▶ _INFORMATION_
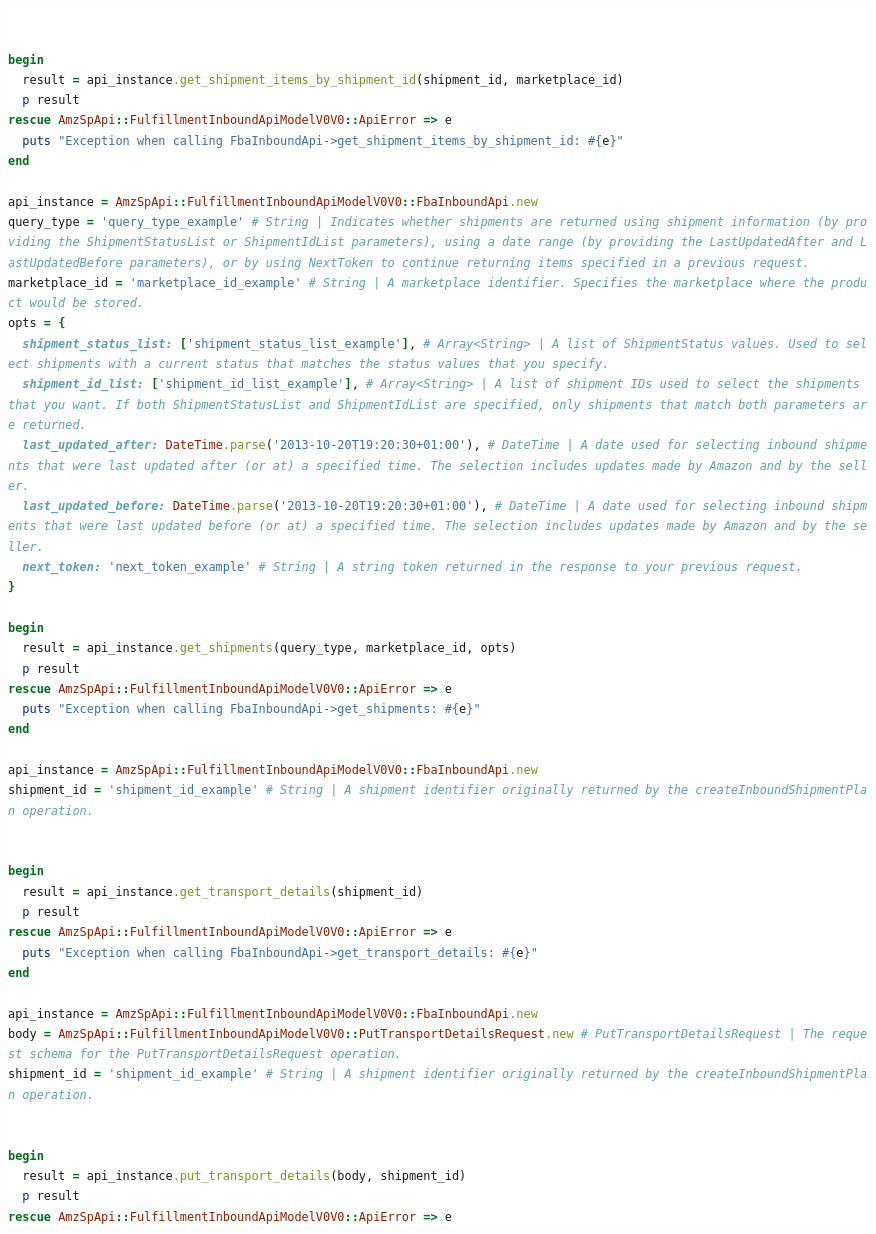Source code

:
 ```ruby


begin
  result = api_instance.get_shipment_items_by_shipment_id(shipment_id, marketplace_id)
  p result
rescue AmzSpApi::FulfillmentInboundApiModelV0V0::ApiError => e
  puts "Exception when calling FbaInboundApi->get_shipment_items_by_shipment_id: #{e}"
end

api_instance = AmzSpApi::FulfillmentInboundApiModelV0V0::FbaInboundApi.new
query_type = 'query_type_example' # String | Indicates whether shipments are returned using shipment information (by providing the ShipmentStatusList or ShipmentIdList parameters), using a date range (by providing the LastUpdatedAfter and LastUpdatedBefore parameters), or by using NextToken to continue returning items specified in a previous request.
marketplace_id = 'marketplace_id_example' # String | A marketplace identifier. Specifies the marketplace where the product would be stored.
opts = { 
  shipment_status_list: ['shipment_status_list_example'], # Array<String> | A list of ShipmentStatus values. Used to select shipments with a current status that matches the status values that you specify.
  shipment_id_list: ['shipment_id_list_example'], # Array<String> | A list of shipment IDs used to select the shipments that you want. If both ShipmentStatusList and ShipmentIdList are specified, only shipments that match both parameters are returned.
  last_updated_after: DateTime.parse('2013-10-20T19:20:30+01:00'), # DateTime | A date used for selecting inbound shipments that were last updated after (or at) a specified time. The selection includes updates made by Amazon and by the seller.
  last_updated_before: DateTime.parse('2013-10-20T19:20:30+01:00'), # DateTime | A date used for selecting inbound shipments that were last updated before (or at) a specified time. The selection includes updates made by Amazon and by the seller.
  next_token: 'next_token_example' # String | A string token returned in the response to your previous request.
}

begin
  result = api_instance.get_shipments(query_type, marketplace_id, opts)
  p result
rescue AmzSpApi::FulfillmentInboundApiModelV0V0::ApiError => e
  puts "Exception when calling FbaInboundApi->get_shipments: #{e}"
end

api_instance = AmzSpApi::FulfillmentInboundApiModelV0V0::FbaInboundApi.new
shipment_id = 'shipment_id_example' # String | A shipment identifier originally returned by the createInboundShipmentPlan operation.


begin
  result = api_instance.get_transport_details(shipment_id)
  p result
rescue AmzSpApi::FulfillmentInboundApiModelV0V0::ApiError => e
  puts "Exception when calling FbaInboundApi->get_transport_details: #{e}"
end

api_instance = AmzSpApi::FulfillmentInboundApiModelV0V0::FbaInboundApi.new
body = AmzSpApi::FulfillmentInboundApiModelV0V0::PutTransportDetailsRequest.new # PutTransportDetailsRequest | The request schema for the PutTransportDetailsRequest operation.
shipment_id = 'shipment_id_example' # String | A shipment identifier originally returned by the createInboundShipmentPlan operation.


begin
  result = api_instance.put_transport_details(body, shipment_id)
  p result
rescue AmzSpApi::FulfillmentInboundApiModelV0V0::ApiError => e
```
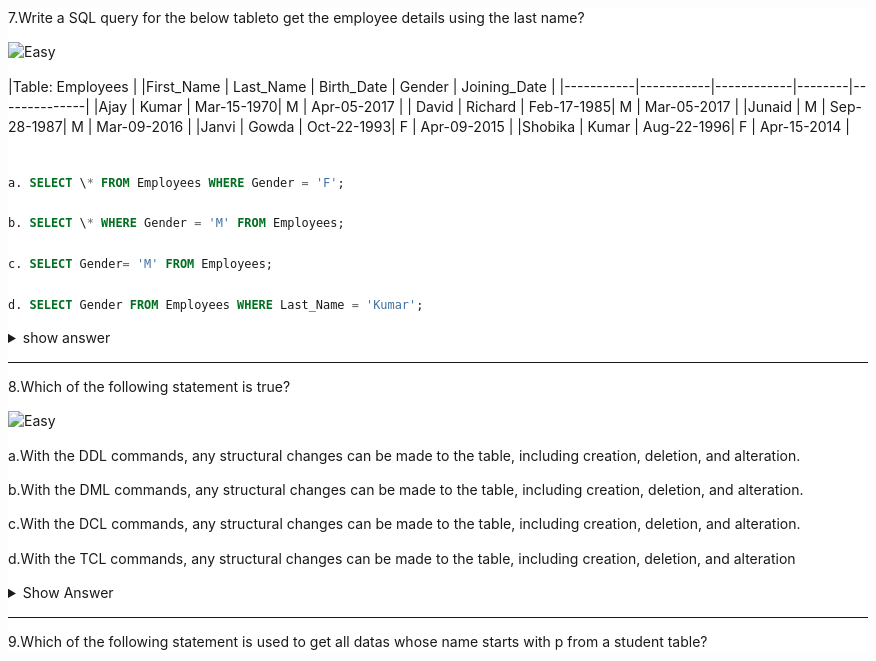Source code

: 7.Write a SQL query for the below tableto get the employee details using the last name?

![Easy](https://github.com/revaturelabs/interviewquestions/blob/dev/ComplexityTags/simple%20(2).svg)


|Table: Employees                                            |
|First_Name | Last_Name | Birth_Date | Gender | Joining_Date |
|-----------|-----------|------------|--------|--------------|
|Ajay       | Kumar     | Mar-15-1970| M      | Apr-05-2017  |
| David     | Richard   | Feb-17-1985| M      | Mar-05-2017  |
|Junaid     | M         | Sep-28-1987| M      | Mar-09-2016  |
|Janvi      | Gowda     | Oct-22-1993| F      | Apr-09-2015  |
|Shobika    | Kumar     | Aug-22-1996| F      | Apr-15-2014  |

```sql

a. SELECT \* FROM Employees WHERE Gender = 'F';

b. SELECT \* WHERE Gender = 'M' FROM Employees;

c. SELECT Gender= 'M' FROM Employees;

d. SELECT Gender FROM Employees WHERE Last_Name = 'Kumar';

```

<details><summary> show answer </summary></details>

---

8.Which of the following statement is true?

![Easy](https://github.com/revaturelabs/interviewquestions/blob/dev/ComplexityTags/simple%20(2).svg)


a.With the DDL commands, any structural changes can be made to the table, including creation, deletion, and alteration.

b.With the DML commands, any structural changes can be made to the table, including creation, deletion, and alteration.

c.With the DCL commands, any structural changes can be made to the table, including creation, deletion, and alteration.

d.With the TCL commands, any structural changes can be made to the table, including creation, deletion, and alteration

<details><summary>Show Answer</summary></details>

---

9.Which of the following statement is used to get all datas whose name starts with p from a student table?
==
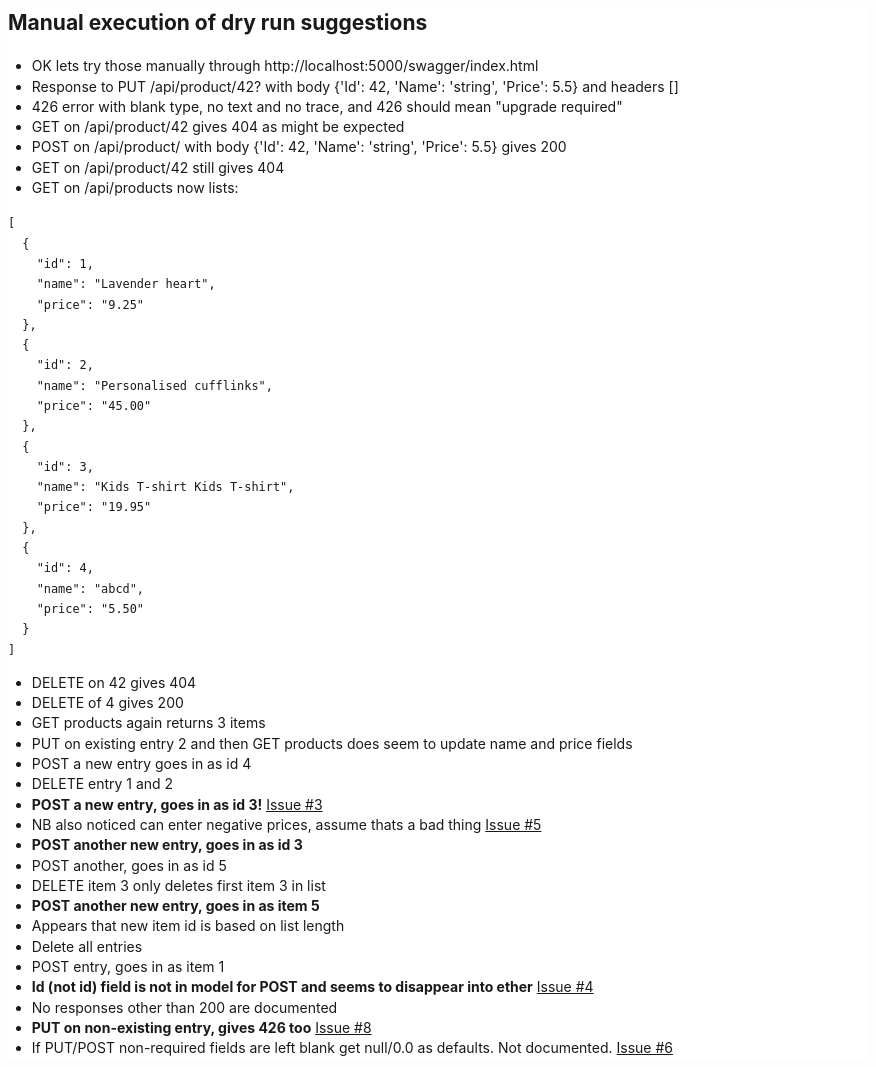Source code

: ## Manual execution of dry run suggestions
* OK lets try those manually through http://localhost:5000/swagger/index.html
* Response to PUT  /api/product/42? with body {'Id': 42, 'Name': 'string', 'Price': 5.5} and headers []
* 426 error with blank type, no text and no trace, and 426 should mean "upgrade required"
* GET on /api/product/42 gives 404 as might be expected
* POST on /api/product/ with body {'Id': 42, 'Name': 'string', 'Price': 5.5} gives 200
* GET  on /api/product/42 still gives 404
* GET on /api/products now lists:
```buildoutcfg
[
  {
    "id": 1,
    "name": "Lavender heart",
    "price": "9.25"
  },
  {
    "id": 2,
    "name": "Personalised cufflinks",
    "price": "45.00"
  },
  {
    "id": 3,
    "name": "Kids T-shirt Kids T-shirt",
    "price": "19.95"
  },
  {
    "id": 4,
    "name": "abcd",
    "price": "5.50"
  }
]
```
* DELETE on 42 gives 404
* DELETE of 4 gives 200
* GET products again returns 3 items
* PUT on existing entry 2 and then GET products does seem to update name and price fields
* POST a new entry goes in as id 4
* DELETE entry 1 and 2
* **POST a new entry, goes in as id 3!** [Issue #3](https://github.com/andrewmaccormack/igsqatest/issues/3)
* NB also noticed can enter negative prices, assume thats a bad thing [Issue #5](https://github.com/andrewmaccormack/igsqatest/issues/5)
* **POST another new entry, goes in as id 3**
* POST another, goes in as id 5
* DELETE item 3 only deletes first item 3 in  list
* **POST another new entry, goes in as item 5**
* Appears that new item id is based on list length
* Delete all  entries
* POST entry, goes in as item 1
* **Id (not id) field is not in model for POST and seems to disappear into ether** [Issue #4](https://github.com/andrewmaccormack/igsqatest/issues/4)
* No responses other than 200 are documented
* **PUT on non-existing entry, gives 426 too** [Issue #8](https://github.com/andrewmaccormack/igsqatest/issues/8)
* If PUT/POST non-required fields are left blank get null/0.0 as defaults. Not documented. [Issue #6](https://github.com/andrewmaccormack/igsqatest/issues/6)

▶ _HOW TO COMPLETE THIS TASK_
Where a line of the entries contains the word "time", copy that line.

▶ _RESULT BELOW_
  last_updated_after: DateTime.parse('2013-10-20T19:20:30+01:00'), # DateTime | A date used for selecting inbound shipments that were last updated after (or at) a specified time. The selection includes updates made by Amazon and by the seller.
  last_updated_before: DateTime.parse('2013-10-20T19:20:30+01:00'), # DateTime | A date used for selecting inbound shipments that were last updated before (or at) a specified time. The selection includes updates made by Amazon and by the seller.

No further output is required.